- Problem requirements
Everything from the first line of the material below through the line containing "JEL Classification: O2, C23" is to be printed exactly, and nothing more.

- Exercise inputs
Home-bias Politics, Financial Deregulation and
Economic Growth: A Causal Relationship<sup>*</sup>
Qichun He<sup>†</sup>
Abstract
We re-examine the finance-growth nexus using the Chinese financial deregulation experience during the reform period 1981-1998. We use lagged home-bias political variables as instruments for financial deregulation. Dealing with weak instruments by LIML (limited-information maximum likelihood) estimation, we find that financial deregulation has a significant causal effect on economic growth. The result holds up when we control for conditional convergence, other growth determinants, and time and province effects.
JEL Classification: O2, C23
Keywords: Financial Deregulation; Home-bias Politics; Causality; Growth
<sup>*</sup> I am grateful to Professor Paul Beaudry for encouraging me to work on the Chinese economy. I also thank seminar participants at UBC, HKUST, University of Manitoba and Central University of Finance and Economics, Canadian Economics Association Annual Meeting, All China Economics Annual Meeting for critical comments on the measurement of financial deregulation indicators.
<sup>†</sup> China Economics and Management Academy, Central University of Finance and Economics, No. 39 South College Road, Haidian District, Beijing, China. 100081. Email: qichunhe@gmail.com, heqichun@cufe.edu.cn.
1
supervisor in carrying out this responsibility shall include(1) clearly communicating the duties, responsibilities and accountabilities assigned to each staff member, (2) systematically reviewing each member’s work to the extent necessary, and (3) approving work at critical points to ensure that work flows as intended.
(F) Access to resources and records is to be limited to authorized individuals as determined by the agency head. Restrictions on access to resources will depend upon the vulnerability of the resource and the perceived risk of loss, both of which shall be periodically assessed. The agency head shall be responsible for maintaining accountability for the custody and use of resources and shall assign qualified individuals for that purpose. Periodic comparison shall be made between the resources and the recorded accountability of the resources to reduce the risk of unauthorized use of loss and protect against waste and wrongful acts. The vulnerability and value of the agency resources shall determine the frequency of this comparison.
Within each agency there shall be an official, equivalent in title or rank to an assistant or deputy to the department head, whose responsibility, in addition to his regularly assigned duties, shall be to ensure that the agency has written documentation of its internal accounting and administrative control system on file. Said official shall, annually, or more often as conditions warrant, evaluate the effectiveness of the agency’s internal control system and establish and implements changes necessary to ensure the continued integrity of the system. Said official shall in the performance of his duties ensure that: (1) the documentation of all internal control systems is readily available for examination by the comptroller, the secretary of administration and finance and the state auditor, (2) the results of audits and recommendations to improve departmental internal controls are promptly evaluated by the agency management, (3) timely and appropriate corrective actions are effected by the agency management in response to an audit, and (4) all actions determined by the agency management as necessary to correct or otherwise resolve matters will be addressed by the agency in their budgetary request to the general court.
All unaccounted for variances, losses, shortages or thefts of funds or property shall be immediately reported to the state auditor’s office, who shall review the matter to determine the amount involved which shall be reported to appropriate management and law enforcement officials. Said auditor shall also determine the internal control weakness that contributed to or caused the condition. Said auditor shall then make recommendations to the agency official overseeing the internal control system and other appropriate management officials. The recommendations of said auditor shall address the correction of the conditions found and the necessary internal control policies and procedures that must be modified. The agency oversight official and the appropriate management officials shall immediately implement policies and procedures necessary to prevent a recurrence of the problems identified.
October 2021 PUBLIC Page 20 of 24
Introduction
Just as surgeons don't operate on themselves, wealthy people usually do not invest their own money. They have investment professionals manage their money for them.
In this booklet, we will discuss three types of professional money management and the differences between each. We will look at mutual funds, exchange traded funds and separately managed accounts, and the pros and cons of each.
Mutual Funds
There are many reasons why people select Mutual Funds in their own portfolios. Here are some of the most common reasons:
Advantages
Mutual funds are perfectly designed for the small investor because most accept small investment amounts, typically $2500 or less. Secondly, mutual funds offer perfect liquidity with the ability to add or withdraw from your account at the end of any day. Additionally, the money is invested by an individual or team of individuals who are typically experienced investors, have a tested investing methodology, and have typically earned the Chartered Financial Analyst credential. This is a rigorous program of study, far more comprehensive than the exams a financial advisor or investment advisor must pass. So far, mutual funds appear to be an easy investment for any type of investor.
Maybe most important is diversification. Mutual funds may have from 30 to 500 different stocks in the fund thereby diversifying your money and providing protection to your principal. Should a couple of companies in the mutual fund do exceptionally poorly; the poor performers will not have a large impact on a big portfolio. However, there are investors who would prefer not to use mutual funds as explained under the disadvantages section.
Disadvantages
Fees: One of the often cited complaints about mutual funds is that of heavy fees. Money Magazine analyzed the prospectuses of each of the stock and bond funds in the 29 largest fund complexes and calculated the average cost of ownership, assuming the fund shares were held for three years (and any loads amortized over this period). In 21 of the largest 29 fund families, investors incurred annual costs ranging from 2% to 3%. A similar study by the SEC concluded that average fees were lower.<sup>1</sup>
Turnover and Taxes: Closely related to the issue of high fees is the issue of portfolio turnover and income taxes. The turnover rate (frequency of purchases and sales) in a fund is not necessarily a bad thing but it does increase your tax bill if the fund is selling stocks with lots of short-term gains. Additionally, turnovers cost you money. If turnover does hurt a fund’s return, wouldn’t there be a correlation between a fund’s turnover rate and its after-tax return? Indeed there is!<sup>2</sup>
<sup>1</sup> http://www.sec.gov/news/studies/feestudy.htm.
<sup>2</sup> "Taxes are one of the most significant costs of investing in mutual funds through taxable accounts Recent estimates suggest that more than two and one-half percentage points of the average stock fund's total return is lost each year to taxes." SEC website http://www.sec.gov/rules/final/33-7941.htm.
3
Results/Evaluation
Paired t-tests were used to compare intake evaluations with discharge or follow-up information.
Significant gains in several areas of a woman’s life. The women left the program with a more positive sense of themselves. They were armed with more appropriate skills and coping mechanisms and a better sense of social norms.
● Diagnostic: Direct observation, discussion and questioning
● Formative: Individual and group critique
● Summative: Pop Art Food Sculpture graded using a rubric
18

- Task answer
Home-bias Politics, Financial Deregulation and
Economic Growth: A Causal Relationship<sup>*</sup>
Qichun He<sup>†</sup>
Abstract
We re-examine the finance-growth nexus using the Chinese financial deregulation experience during the reform period 1981-1998. We use lagged home-bias political variables as instruments for financial deregulation. Dealing with weak instruments by LIML (limited-information maximum likelihood) estimation, we find that financial deregulation has a significant causal effect on economic growth. The result holds up when we control for conditional convergence, other growth determinants, and time and province effects.
JEL Classification: O2, C23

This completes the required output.